Neither Liberum, Numis nor any of its or their respective
affiliates, directors, officers, employees, advisers or agents
accepts any responsibility or liability whatsoever for this
announcement, its contents or otherwise in connection with it or
any other information relating to the Company, whether written,
oral or in a visual or electronic format.
The Joint Bookrunners have not authorised the contents of, or
any part of, this Announcement and no liability whatsoever is
accepted by the Joint Bookrunners for the accuracy of any
information or opinions contained in this Announcement or for the
omission of any information. No representation or warranty, express
or implied, is made by the Joint Bookrunners as to the accuracy,
completeness or verification of the information set out in this
Announcement, and nothing contained in this Announcement is, or
shall be relied upon as, a promise or representation in this
respect, whether as to the past or the future. The Joint
Bookrunners do not assume any responsibility for its accuracy,
completeness or verification and accordingly disclaims, to the
fullest extent permitted by applicable law, any and all liability
whether arising in tort, contract or otherwise which it might
otherwise be found to have in respect of this Announcement or any
such statement.
This Announcement does not constitute or form part of any offer
or invitation to sell or issue, or any solicitation of any offer to
purchase or subscribe for, any Ordinary Shares (i) in any
jurisdiction in which such offer, invitation or solicitation is not
authorised; (ii) in any jurisdiction in which the person making
such offer, invitation or solicitation is not qualified to do so;
or (iii) to any person to whom it is unlawful to make such offer,
invitation or solicitation. The distribution of this Announcement
and the offer of the Ordinary Shares may be restricted by law.

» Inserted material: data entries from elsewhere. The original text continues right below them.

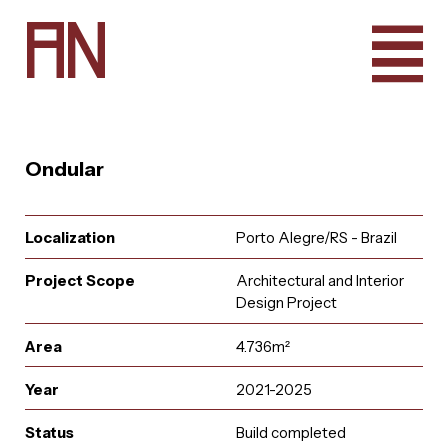
A
N
Ondular
Localization
Porto Alegre/RS - Brazil
Project Scope
Architectural and Interior
Design Project
Area
4.736m²
Year
2021-2025
e
u
r
u
i
t
a
a
i
n
l
A
q
t
r
n
c
o
a
Status
Build completed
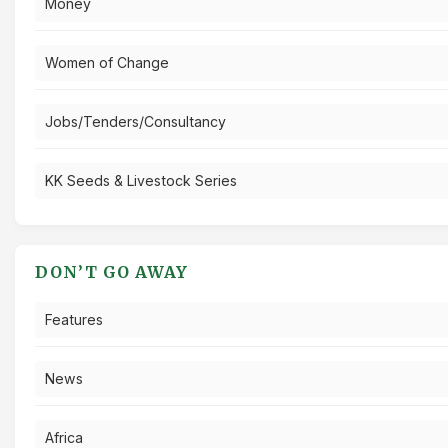
Money
Women of Change
Jobs/Tenders/Consultancy
KK Seeds & Livestock Series
DON’T GO AWAY
Features
News
Africa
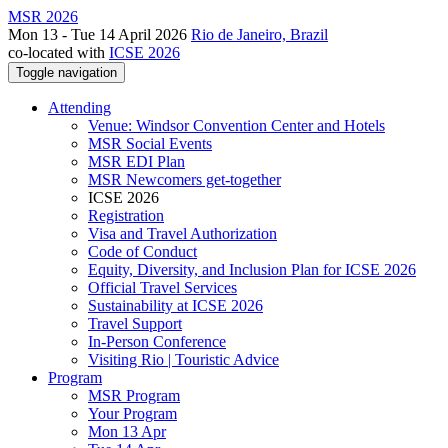
MSR 2026
Mon 13 - Tue 14 April 2026
Rio de Janeiro, Brazil
co-located with
ICSE 2026
Toggle navigation
Attending
Venue: Windsor Convention Center and Hotels
MSR Social Events
MSR EDI Plan
MSR Newcomers get-together
ICSE 2026
Registration
Visa and Travel Authorization
Code of Conduct
Equity, Diversity, and Inclusion Plan for ICSE 2026
Official Travel Services
Sustainability at ICSE 2026
Travel Support
In-Person Conference
Visiting Rio | Touristic Advice
Program
MSR Program
Your Program
Mon 13 Apr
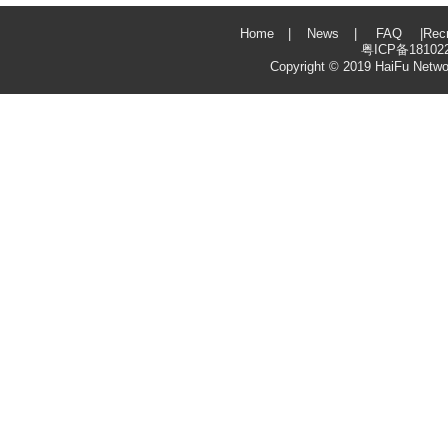
Home
|
News
|
FAQ
|
Rec
粤ICP备18102
Copyright © 2019
HaiFu Netwo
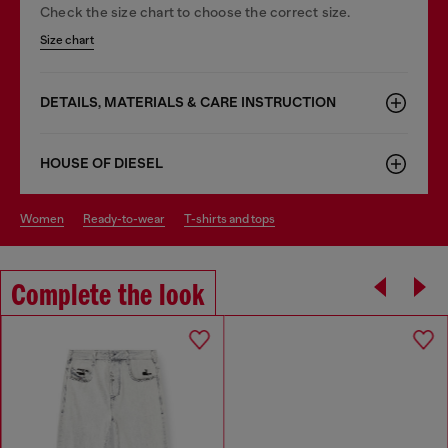
Check the size chart to choose the correct size.
Size chart
DETAILS, MATERIALS & CARE INSTRUCTION
HOUSE OF DIESEL
women
ready-to-wear
t-shirts and tops
Complete the look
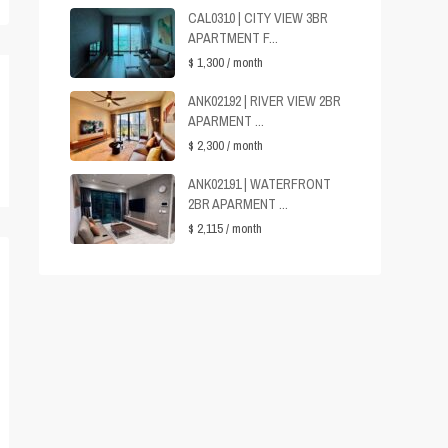
CAL0310 | CITY VIEW 3BR
APARTMENT F...
$ 1,300
/ month
ANK02192 | RIVER VIEW 2BR
APARMENT ...
$ 2,300
/ month
ANK02191 | WATERFRONT
2BR APARMENT ...
$ 2,115
/ month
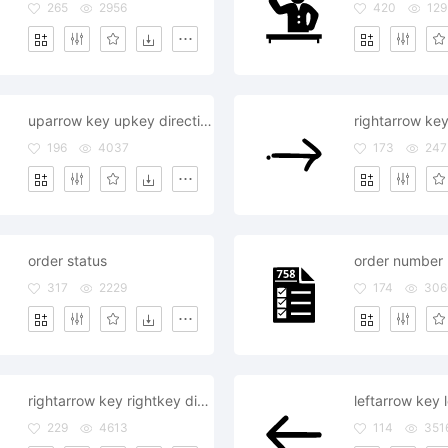
265
2956
420
129
uparrow key upkey direction supervision order command
196
4037
173
247
order status
order number
317
2229
174
306
rightarrow key rightkey direction supervision order command
229
4613
114
351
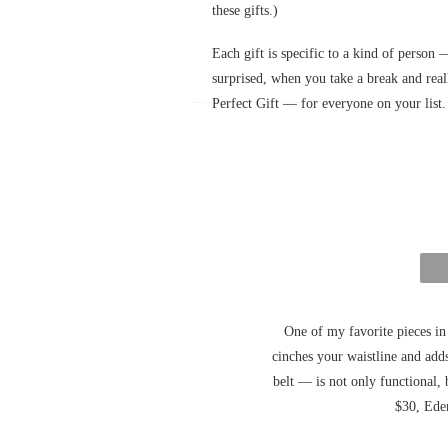
these gifts.)
Each gift is specific to a kind of person 
surprised, when you take a break and re
Perfect Gift — for everyone on your list
One of my favorite pieces in 
cinches your waistline and add
belt — is not only functional, 
$30, Ede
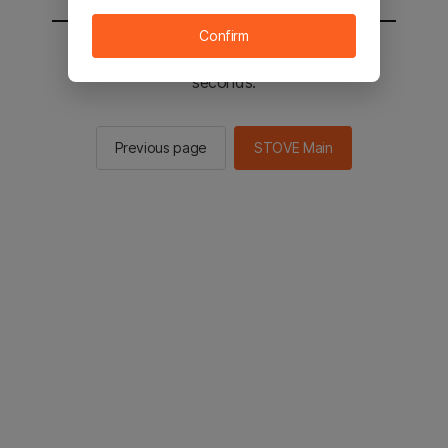
Confirm
You will be sent to the STOVE main in 2
seconds.
Previous page
STOVE Main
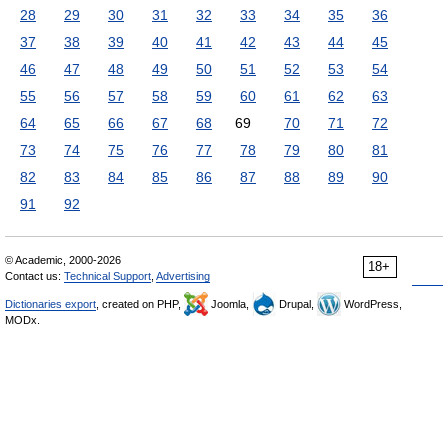
28
29
30
31
32
33
34
35
36
37
38
39
40
41
42
43
44
45
46
47
48
49
50
51
52
53
54
55
56
57
58
59
60
61
62
63
64
65
66
67
68
69
70
71
72
73
74
75
76
77
78
79
80
81
82
83
84
85
86
87
88
89
90
91
92
© Academic, 2000-2026
18+
Contact us:
Technical Support
,
Advertising
Dictionaries export
, created on PHP,
Joomla,
Drupal,
WordPress,
MODx.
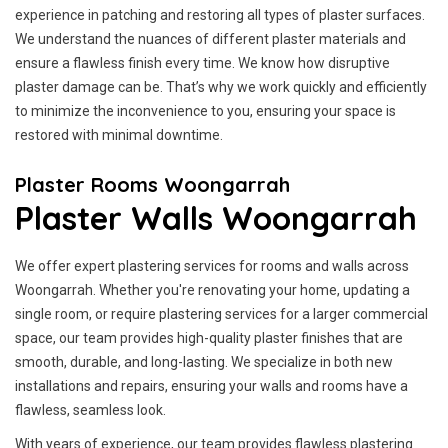
experience in patching and restoring all types of plaster surfaces.
We understand the nuances of different plaster materials and
ensure a flawless finish every time. We know how disruptive
plaster damage can be. That’s why we work quickly and efficiently
to minimize the inconvenience to you, ensuring your space is
restored with minimal downtime.
Plaster Rooms Woongarrah
Plaster Walls Woongarrah
We offer expert plastering services for rooms and walls across
Woongarrah. Whether you're renovating your home, updating a
single room, or require plastering services for a larger commercial
space, our team provides high-quality plaster finishes that are
smooth, durable, and long-lasting. We specialize in both new
installations and repairs, ensuring your walls and rooms have a
flawless, seamless look.
With years of experience, our team provides flawless plastering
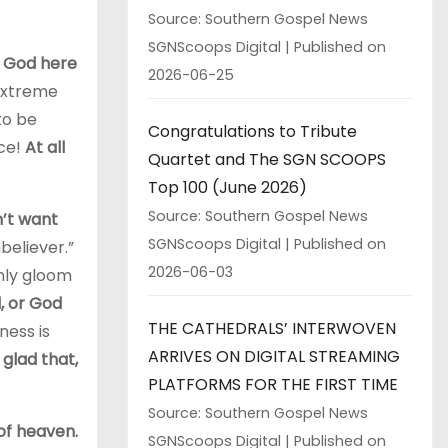
Source: Southern Gospel News
SGNScoops Digital
Published on
y God here
2026-06-25
 extreme
to be
Congratulations to Tribute
ace!
At all
Quartet and The SGN SCOOPS
Top 100 (June 2026)
Source: Southern Gospel News
n’t want
SGNScoops Digital
Published on
believer.”
2026-06-03
only gloom
d, or God
THE CATHEDRALS’ INTERWOVEN
ness is
ARRIVES ON DIGITAL STREAMING
 glad that,
PLATFORMS FOR THE FIRST TIME
Source: Southern Gospel News
 of heaven.
SGNScoops Digital
Published on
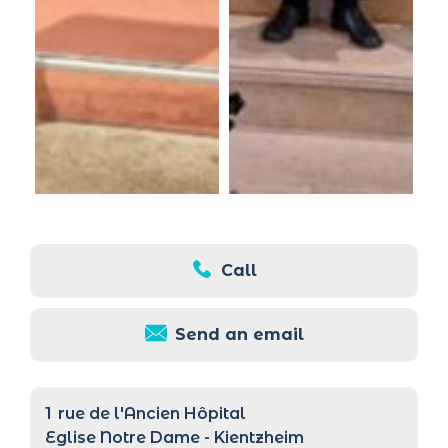
Call
Send an email
1
rue de l'Ancien Hôpital
Eglise Notre Dame - Kientzheim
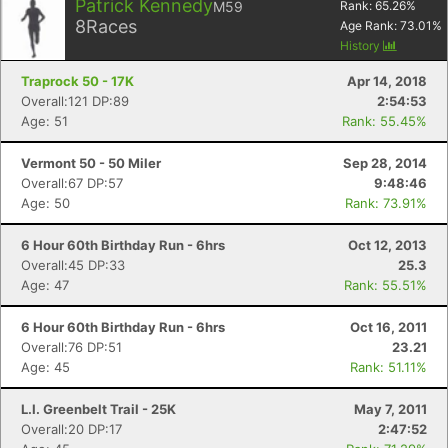
Patrick Kennedy
M59
Rank:
65.26
%
8
Races
Age Rank:
73.01
%
History
Traprock 50 - 17K
Apr 14, 2018
Overall:121 DP:89
2:54:53
Age: 51
Rank: 55.45%
Vermont 50 - 50 Miler
Sep 28, 2014
Overall:67 DP:57
9:48:46
Age: 50
Rank: 73.91%
6 Hour 60th Birthday Run - 6hrs
Oct 12, 2013
Overall:45 DP:33
25.3
Age: 47
Rank: 55.51%
6 Hour 60th Birthday Run - 6hrs
Oct 16, 2011
Overall:76 DP:51
23.21
Age: 45
Rank: 51.11%
L.I. Greenbelt Trail - 25K
May 7, 2011
Overall:20 DP:17
2:47:52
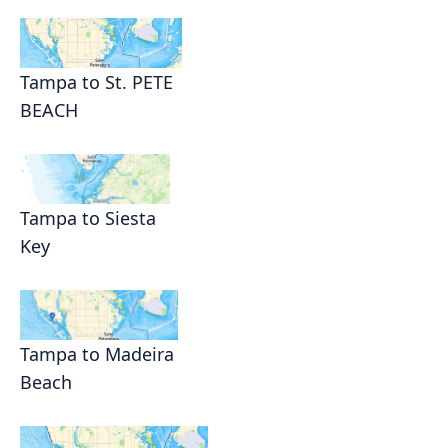
Tampa to St. PETE
BEACH
Tampa to Siesta
Key
Tampa to Madeira
Beach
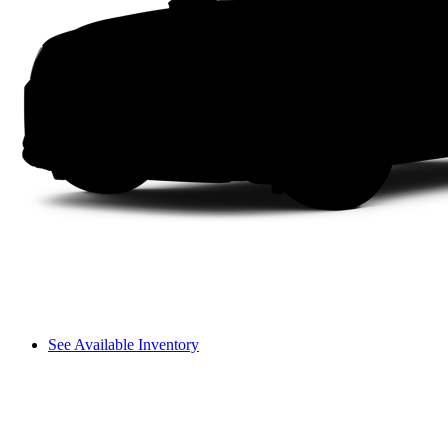
See Available Inventory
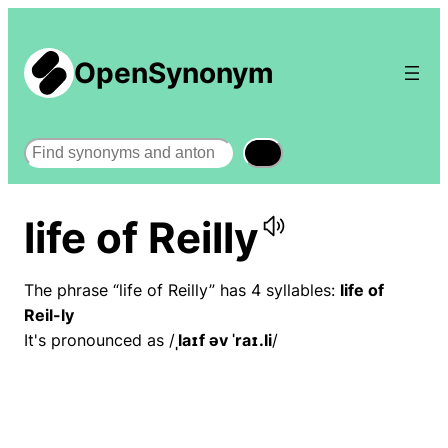
OpenSynonym
Search
life of Reilly
The phrase “life of Reilly” has 4 syllables:
life of
Reil-ly
It's pronounced as /
ˌlaɪf əv ˈraɪ.li
/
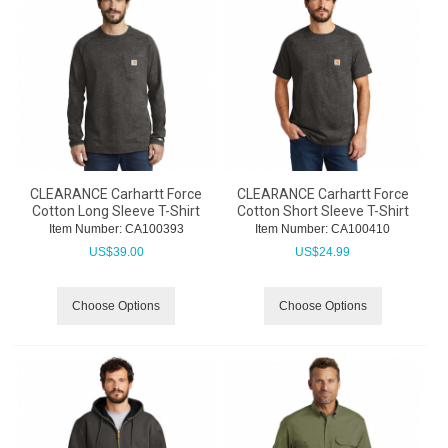
CLEARANCE Carhartt Force
CLEARANCE Carhartt Force
Cotton Long Sleeve T-Shirt
Cotton Short Sleeve T-Shirt
Item Number:
 CA100393
Item Number:
 CA100410
US$
39.00
US$
24.99
Choose Options
Choose Options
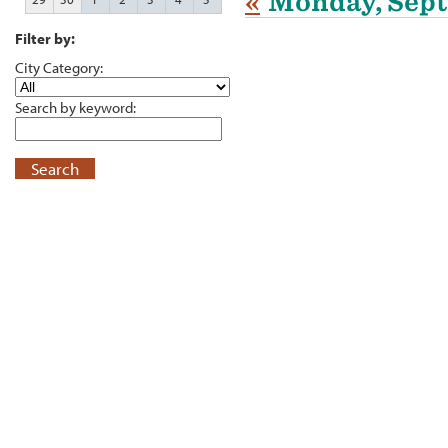
«
Monday, Sept
Filter by:
City Category:
Search by keyword:
Search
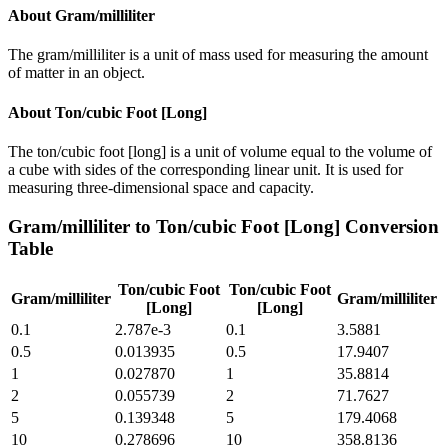
About
Gram/milliliter
The gram/milliliter is a unit of mass used for measuring the amount
of matter in an object.
About
Ton/cubic Foot [Long]
The ton/cubic foot [long] is a unit of volume equal to the volume of
a cube with sides of the corresponding linear unit. It is used for
measuring three-dimensional space and capacity.
Gram/milliliter
to
Ton/cubic Foot [Long]
Conversion
Table
Ton/cubic Foot
Ton/cubic Foot
Gram/milliliter
Gram/milliliter
[Long]
[Long]
0.1
2.787e-3
0.1
3.5881
0.5
0.013935
0.5
17.9407
1
0.027870
1
35.8814
2
0.055739
2
71.7627
5
0.139348
5
179.4068
10
0.278696
10
358.8136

Persons into whose possession this Announcement comes must
therefore inform themselves about and observe any such
restrictions. Any failure to comply with these restrictions may
constitute a violation of the securities laws of any such
jurisdiction. In particular, this Announcement may not be
distributed, forwarded to or transmitted in, into or from the
United States, Australia, Canada, Japan, South Africa, or any
member state of the EEA or to any US person (as defined under
Regulation S of the US Securities Act of 1933, as amended (the "US
Securities Act")) ("US Person"). The Ordinary Shares have not been,
and will not be, registered under the US Securities Act, or under
any securities laws of any state or other jurisdiction of the
United States and may not be offered, sold, resold, transferred or
delivered, directly or indirectly, in or into the United States or
to, or for the account or benefit of, any US Person, except
pursuant to an applicable exemption from the registration
requirements of the US Securities Act and in compliance with the
securities laws of any state or other jurisdiction of the United
States. Any person within the United States and any US person who
obtains a copy of this Announcement must disregard it. No public
offering of the Ordinary Shares is being made in any jurisdiction.
No action has been or will be taken by the Company or the Joint
Bookrunners that would permit the offer of the Ordinary Shares or
possession or distribution of this Announcement in any jurisdiction
where action for that purpose is required.